From the listing that follows, reproduce only the lines from the one holding "Figure 1: Patient’s" through the one holding "Figure 1. Study", both included, with no pictures.
====== RECORDS SUPPLIED
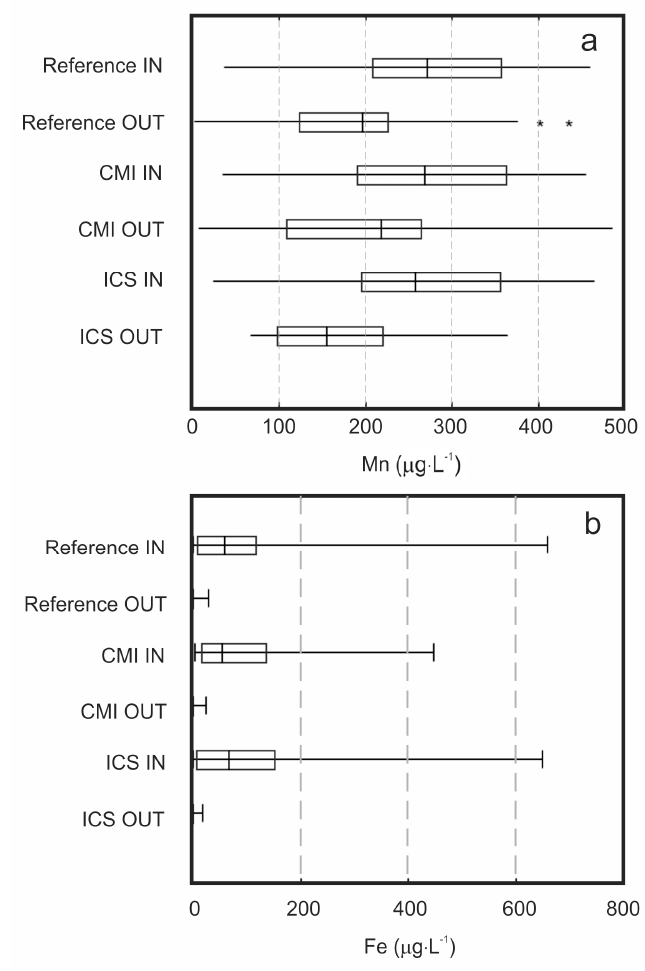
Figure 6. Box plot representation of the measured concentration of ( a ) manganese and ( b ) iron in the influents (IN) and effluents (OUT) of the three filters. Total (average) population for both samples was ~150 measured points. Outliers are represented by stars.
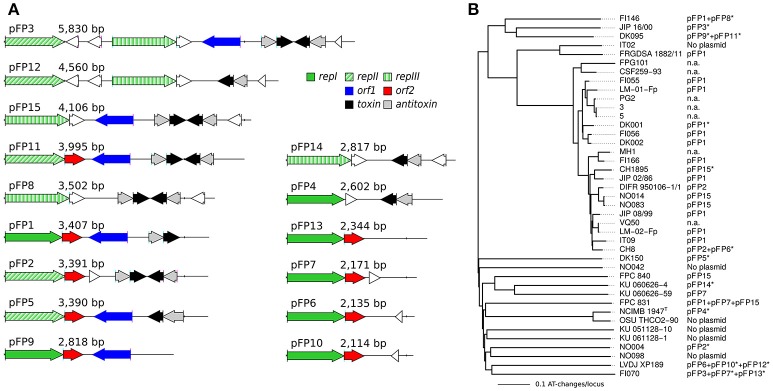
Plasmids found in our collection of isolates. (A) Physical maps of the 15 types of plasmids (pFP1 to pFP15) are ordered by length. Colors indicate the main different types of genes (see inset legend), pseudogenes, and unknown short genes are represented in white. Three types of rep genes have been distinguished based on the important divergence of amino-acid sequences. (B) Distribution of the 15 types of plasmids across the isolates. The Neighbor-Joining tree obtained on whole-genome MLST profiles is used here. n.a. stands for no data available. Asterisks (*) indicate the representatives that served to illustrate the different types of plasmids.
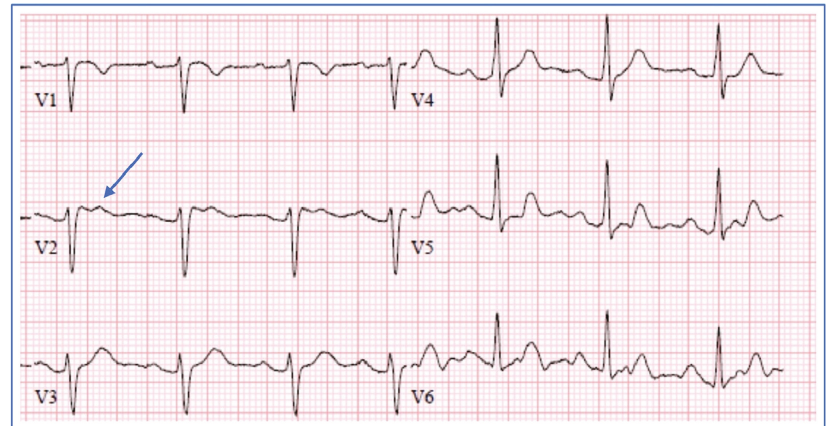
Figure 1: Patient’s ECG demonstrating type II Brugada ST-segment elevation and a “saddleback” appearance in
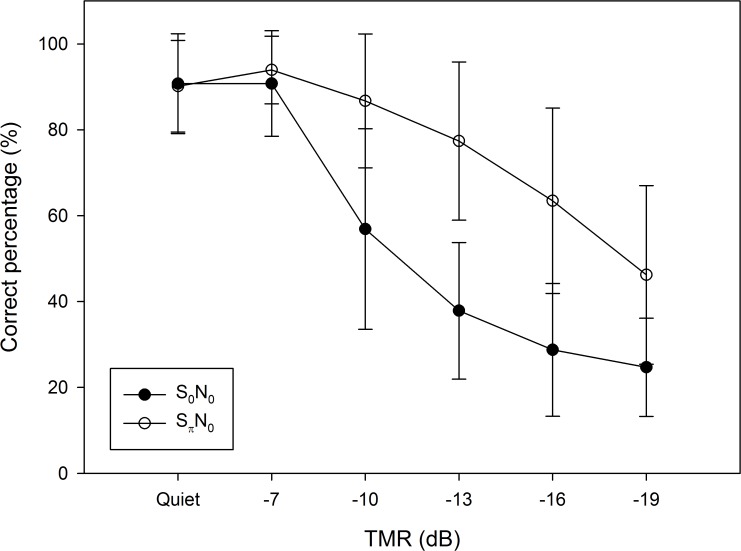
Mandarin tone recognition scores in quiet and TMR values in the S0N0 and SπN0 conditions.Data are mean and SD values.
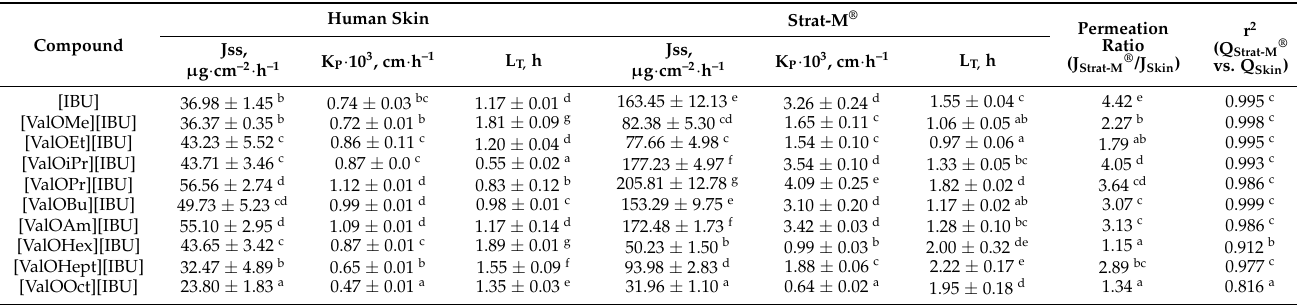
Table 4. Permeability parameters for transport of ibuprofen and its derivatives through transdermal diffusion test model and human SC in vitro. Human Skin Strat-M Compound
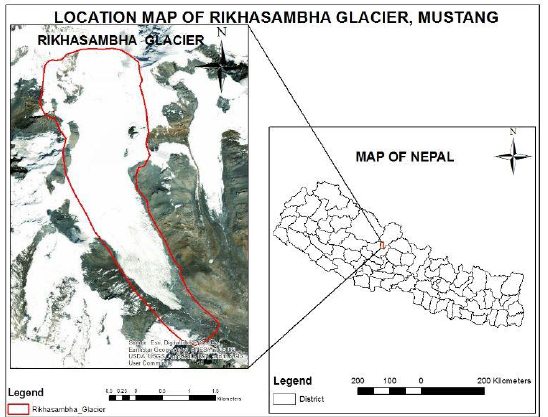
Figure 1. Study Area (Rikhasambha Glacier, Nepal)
============
====== RECORDS SUPPLIED
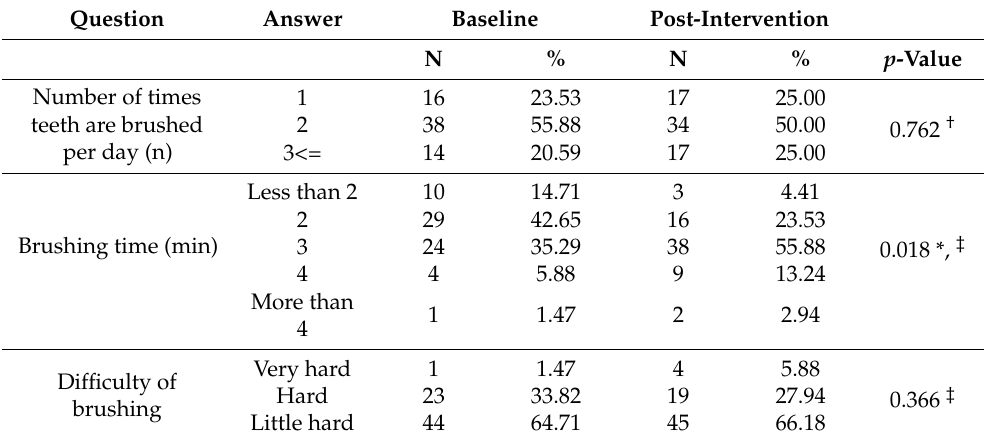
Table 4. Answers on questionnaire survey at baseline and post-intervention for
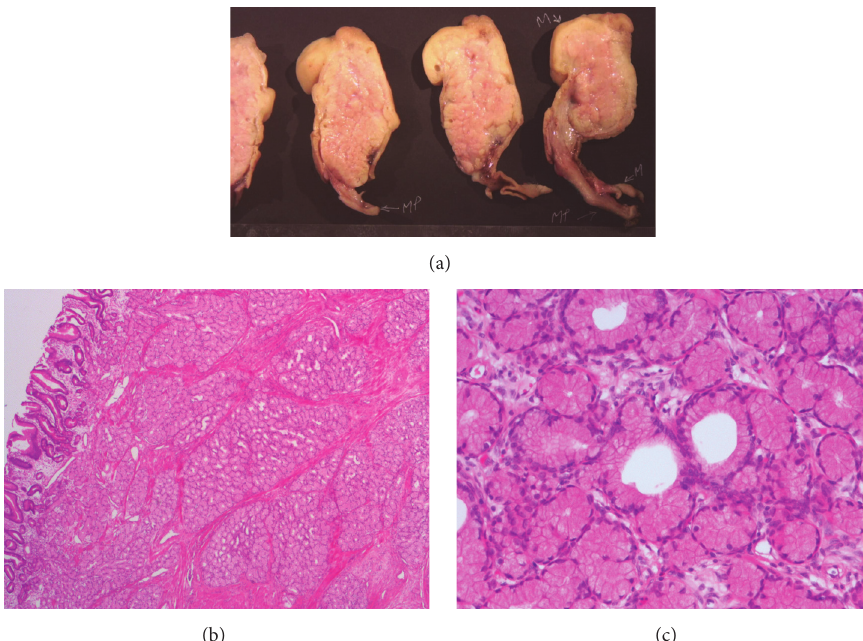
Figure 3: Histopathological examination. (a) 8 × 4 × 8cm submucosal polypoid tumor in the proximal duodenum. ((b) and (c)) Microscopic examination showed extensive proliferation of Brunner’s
============
====== RECORDS SUPPLIED
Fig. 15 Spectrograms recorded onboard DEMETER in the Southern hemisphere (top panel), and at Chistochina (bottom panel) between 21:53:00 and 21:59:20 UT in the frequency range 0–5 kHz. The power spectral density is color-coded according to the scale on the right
============
• _REPLY TO THE EXERCISE_:
Figure 1: Patient’s ECG demonstrating type II Brugada ST-segment elevation and a “saddleback” appearance in
Mandarin tone recognition scores in quiet and TMR values in the S0N0 and SπN0 conditions.Data are mean and SD values.
Table 4. Permeability parameters for transport of ibuprofen and its derivatives through transdermal diffusion test model and human SC in vitro. Human Skin Strat-M Compound
Figure 1. Study Area (Rikhasambha Glacier, Nepal)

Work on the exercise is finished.